THE PROBLEM: Nothing but the lines from the start of the entries through the line holding "portância da prevenção" is to be repeated, exactly and with pictures excluded.

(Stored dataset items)
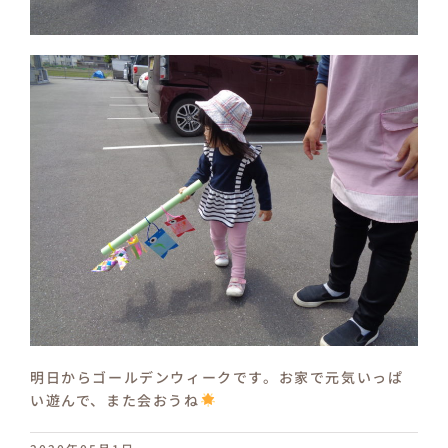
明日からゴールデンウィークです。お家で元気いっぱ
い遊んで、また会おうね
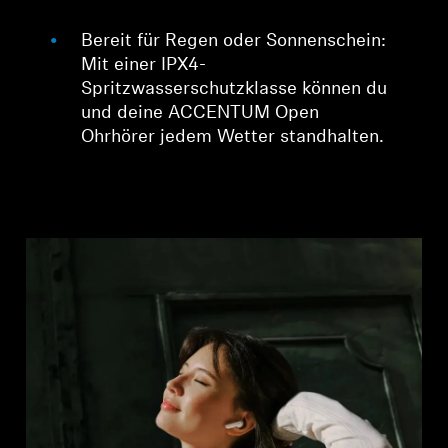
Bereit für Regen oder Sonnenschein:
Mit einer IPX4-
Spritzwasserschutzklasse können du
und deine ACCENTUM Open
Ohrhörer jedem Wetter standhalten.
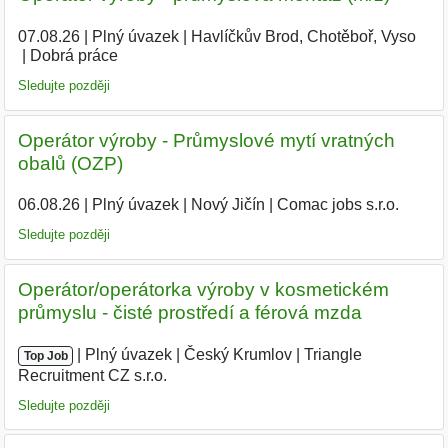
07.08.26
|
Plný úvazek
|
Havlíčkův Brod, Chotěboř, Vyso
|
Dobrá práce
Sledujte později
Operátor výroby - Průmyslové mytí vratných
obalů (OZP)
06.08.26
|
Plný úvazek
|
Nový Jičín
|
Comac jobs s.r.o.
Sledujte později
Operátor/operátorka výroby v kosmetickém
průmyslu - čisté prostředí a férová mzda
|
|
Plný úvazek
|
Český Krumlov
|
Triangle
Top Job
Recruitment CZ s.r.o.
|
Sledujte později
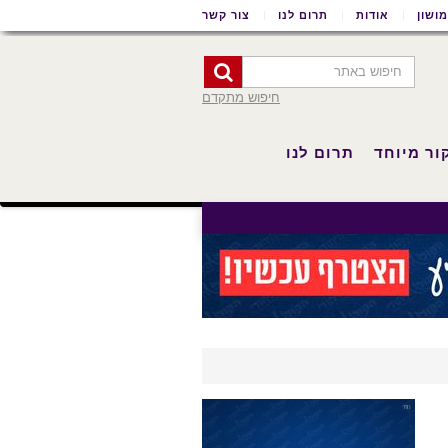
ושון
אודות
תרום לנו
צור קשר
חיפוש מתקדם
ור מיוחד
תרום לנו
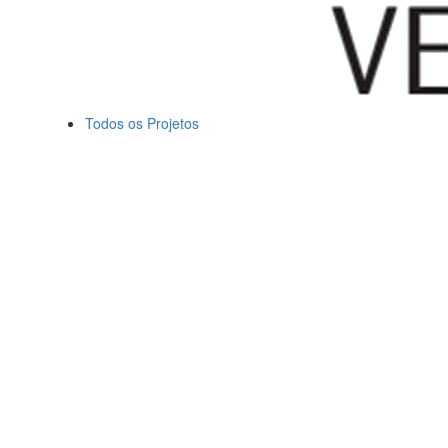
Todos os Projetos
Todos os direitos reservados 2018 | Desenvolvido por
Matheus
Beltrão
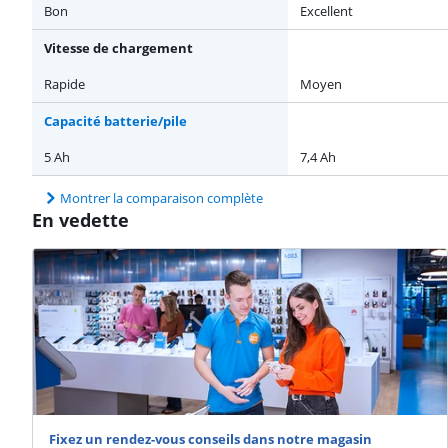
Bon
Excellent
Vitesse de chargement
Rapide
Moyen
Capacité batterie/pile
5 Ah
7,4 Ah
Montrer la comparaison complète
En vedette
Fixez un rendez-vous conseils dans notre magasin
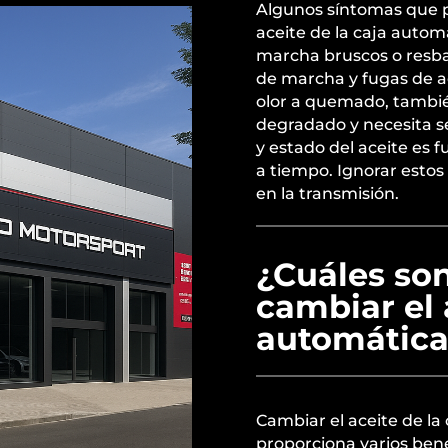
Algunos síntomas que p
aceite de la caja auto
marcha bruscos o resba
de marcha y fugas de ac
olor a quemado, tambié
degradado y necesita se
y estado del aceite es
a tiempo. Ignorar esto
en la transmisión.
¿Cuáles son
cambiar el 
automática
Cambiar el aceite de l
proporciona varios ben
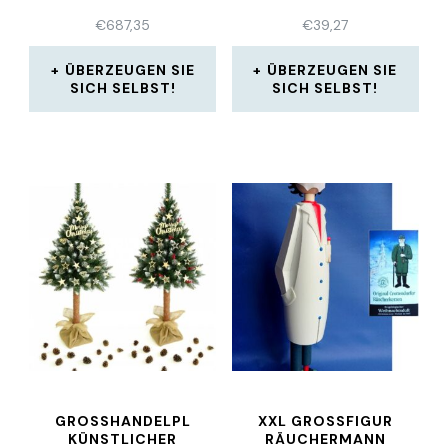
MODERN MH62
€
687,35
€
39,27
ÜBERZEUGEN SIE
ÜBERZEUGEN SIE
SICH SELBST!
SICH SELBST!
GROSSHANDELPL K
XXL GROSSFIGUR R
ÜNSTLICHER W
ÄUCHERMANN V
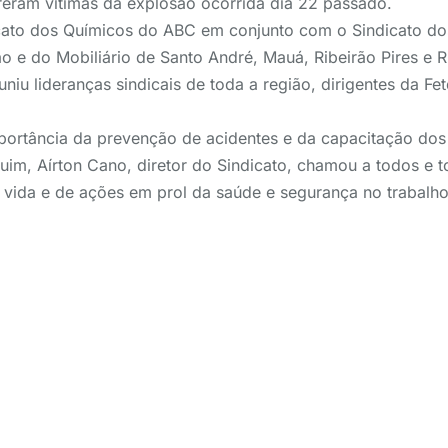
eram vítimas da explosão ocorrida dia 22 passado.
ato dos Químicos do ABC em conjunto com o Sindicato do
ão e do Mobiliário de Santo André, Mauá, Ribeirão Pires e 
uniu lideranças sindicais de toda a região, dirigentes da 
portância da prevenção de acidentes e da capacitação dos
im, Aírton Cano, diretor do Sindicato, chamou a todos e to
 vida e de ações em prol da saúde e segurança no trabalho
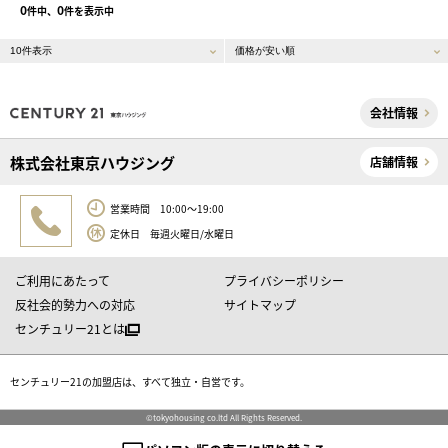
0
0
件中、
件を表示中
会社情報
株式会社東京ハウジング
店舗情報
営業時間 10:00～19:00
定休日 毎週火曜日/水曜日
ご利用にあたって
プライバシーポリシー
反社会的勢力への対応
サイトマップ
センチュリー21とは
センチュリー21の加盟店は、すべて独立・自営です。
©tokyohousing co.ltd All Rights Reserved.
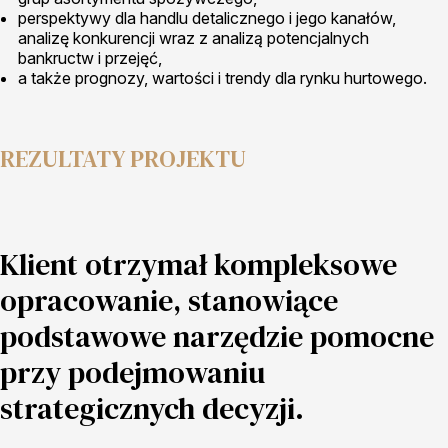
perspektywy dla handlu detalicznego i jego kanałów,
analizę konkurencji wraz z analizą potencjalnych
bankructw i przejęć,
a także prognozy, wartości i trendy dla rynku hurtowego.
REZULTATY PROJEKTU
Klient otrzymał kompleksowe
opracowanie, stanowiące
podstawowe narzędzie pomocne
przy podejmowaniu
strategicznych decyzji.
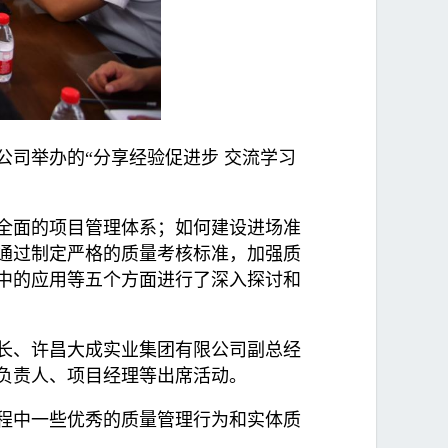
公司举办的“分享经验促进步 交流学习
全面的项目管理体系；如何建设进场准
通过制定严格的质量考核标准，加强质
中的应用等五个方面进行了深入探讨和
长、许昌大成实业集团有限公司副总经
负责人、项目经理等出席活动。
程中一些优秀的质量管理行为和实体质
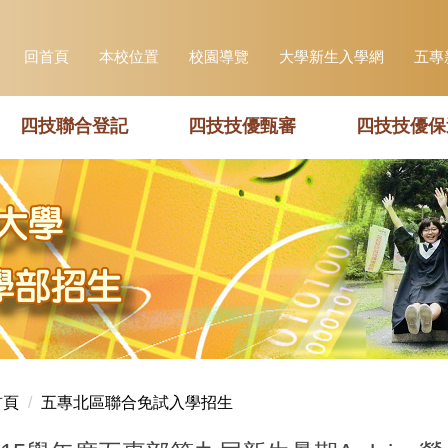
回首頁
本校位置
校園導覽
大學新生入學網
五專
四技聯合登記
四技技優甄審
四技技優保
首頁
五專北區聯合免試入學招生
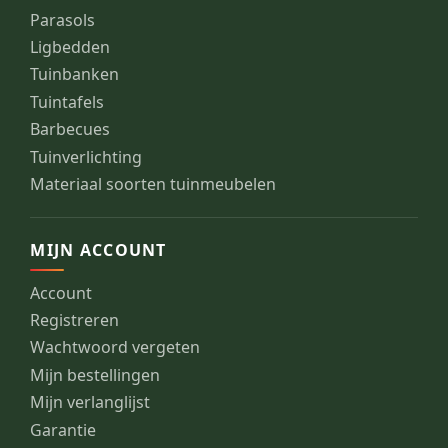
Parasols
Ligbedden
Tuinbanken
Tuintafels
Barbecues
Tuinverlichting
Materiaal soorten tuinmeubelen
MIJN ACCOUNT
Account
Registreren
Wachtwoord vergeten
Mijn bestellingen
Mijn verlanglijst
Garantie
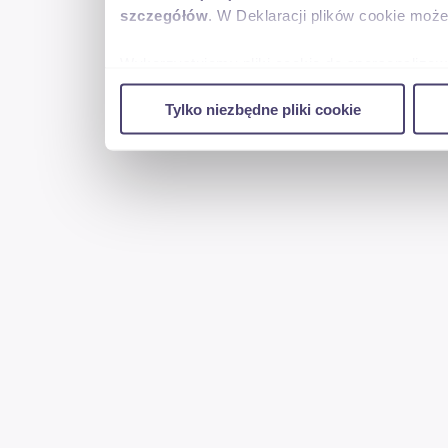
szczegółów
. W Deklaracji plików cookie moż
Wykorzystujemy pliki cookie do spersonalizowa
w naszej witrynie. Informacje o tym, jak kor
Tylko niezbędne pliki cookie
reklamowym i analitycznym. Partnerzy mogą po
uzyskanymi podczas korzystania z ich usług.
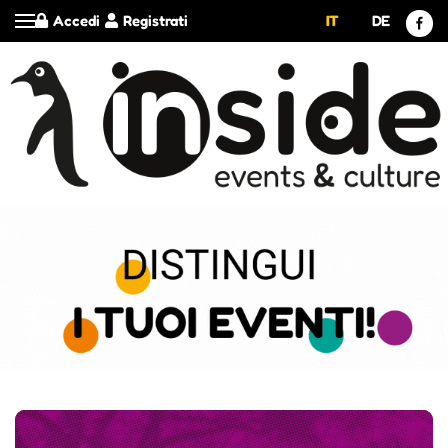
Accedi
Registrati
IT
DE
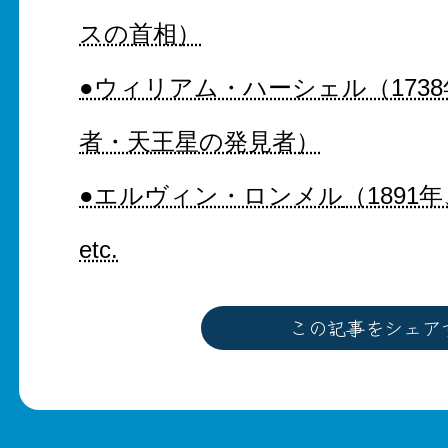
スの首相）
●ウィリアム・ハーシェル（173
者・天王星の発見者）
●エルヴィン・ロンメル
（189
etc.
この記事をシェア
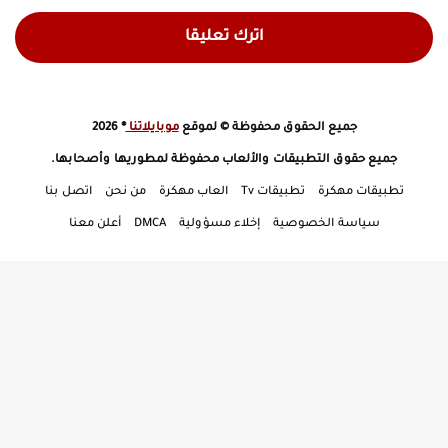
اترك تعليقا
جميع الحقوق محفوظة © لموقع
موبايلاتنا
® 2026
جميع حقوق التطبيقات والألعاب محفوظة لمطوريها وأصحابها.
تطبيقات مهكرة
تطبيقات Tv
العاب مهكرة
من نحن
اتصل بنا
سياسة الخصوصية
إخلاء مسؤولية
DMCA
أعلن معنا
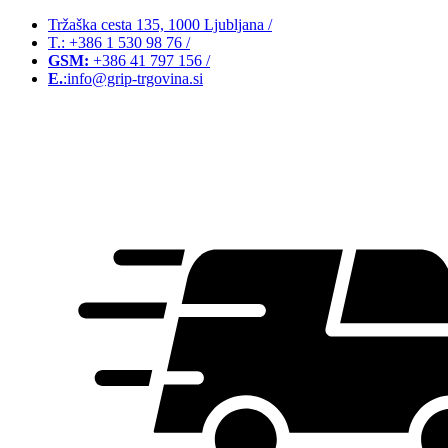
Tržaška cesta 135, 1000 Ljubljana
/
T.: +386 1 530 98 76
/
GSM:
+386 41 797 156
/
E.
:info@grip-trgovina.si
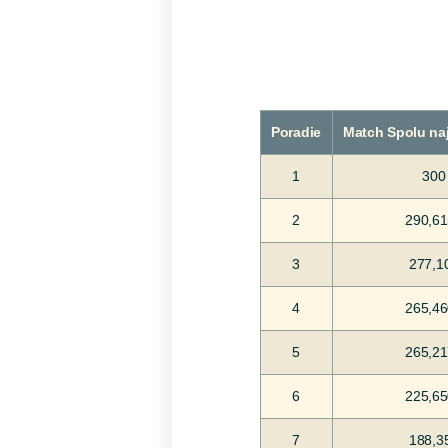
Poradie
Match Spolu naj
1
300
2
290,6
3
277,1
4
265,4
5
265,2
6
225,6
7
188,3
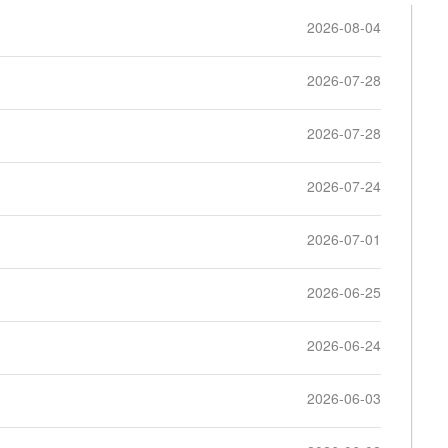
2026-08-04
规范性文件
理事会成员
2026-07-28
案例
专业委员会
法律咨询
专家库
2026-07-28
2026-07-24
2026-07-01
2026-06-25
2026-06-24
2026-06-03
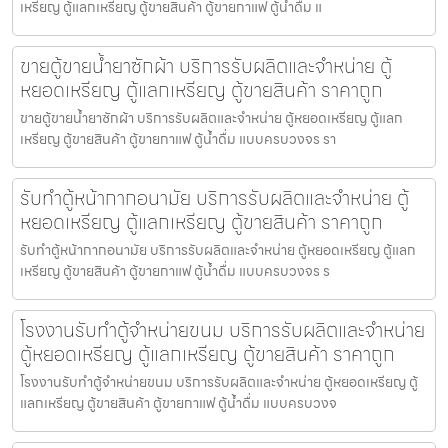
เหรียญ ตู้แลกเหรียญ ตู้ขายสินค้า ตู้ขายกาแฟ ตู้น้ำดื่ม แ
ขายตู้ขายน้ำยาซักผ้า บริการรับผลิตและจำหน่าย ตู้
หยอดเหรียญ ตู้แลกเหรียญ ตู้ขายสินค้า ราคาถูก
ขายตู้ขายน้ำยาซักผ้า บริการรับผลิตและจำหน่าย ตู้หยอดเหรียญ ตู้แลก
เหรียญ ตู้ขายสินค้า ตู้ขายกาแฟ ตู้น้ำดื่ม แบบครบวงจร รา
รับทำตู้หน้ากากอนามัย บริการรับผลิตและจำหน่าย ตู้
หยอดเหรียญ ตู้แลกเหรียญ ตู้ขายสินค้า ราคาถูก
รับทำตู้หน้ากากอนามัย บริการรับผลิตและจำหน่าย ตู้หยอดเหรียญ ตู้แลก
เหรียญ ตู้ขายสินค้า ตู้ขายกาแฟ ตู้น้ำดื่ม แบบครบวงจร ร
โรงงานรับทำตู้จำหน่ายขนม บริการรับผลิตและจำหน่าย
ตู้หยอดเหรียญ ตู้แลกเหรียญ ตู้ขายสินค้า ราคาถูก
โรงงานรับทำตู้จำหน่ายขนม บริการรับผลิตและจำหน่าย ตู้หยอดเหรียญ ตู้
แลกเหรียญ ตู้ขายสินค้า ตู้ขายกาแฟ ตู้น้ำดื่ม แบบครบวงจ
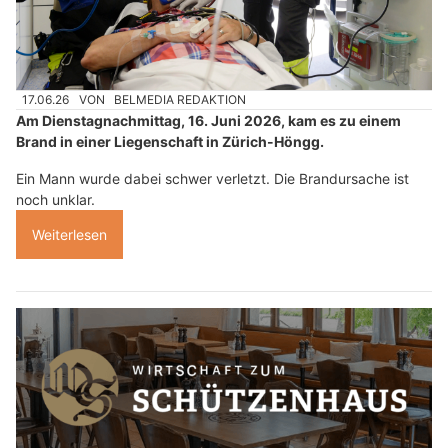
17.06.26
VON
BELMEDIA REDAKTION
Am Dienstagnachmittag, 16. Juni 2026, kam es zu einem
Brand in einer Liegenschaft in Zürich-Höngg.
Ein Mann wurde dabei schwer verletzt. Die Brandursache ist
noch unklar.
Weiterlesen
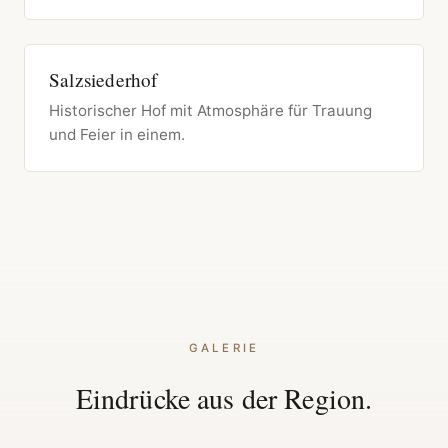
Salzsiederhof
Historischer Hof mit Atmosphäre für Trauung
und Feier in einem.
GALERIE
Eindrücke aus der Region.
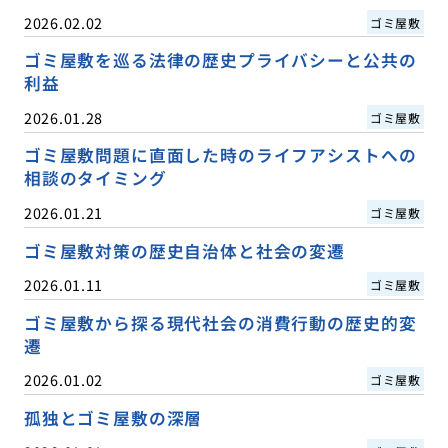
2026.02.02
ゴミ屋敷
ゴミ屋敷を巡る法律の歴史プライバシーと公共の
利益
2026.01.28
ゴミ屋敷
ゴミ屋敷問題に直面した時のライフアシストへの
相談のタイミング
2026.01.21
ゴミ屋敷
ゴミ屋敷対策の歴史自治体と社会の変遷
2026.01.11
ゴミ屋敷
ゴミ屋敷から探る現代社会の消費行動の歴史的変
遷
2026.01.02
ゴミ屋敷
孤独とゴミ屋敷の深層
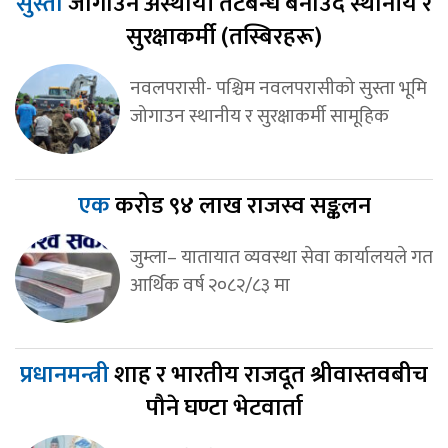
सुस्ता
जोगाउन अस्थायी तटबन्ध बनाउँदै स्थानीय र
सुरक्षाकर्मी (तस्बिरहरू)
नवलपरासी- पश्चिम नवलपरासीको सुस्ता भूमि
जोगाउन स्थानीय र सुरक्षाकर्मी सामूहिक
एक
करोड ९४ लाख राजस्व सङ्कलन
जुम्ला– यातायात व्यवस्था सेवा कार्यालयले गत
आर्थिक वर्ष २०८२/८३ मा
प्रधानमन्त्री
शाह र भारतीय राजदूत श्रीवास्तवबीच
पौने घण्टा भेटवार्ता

COMPLETED EXERCISE:
明日からゴールデンウィークです。お家で元気いっぱ
い遊んで、また会おうね
Bereit für Regen oder Sonnenschein:
Mit einer IPX4-
Spritzwasserschutzklasse können du
und deine ACCENTUM Open
Ohrhörer jedem Wetter standhalten.
07.08.26
|
Plný úvazek
|
Havlíčkův Brod, Chotěboř, Vyso
|
Dobrá práce
Sledujte později
Operátor výroby - Průmyslové mytí vratných
obalů (OZP)
06.08.26
|
Plný úvazek
|
Nový Jičín
|
Comac jobs s.r.o.
Sledujte později
Operátor/operátorka výroby v kosmetickém
průmyslu - čisté prostředí a férová mzda
|
|
Plný úvazek
|
Český Krumlov
|
Triangle
Top Job
Recruitment CZ s.r.o.
|
Sledujte později
ושון
אודות
תרום לנו
צור קשר
חיפוש מתקדם
ור מיוחד
תרום לנו
Todos os Projetos
Todos os direitos reservados 2018 | Desenvolvido por
Matheus
Beltrão
Bon
Excellent
Vitesse de chargement
Rapide
Moyen
Capacité batterie/pile
5 Ah
7,4 Ah
Montrer la comparaison complète
En vedette
Fixez un rendez-vous conseils dans notre magasin
Algunos síntomas que p
aceite de la caja auto
marcha bruscos o resba
de marcha y fugas de ac
olor a quemado, tambié
degradado y necesita se
y estado del aceite es
a tiempo. Ignorar esto
en la transmisión.
¿Cuáles son
cambiar el 
automática
Cambiar el aceite de l
proporciona varios ben
MODERN MH62
€
687,35
€
39,27
ÜBERZEUGEN SIE
ÜBERZEUGEN SIE
SICH SELBST!
SICH SELBST!
GROSSHANDELPL K
XXL GROSSFIGUR R
ÜNSTLICHER W
ÄUCHERMANN V
eram vítimas da explosão ocorrida dia 22 passado.
ato dos Químicos do ABC em conjunto com o Sindicato do
ão e do Mobiliário de Santo André, Mauá, Ribeirão Pires e 
uniu lideranças sindicais de toda a região, dirigentes da 
portância da prevenção de acidentes e da capacitação dos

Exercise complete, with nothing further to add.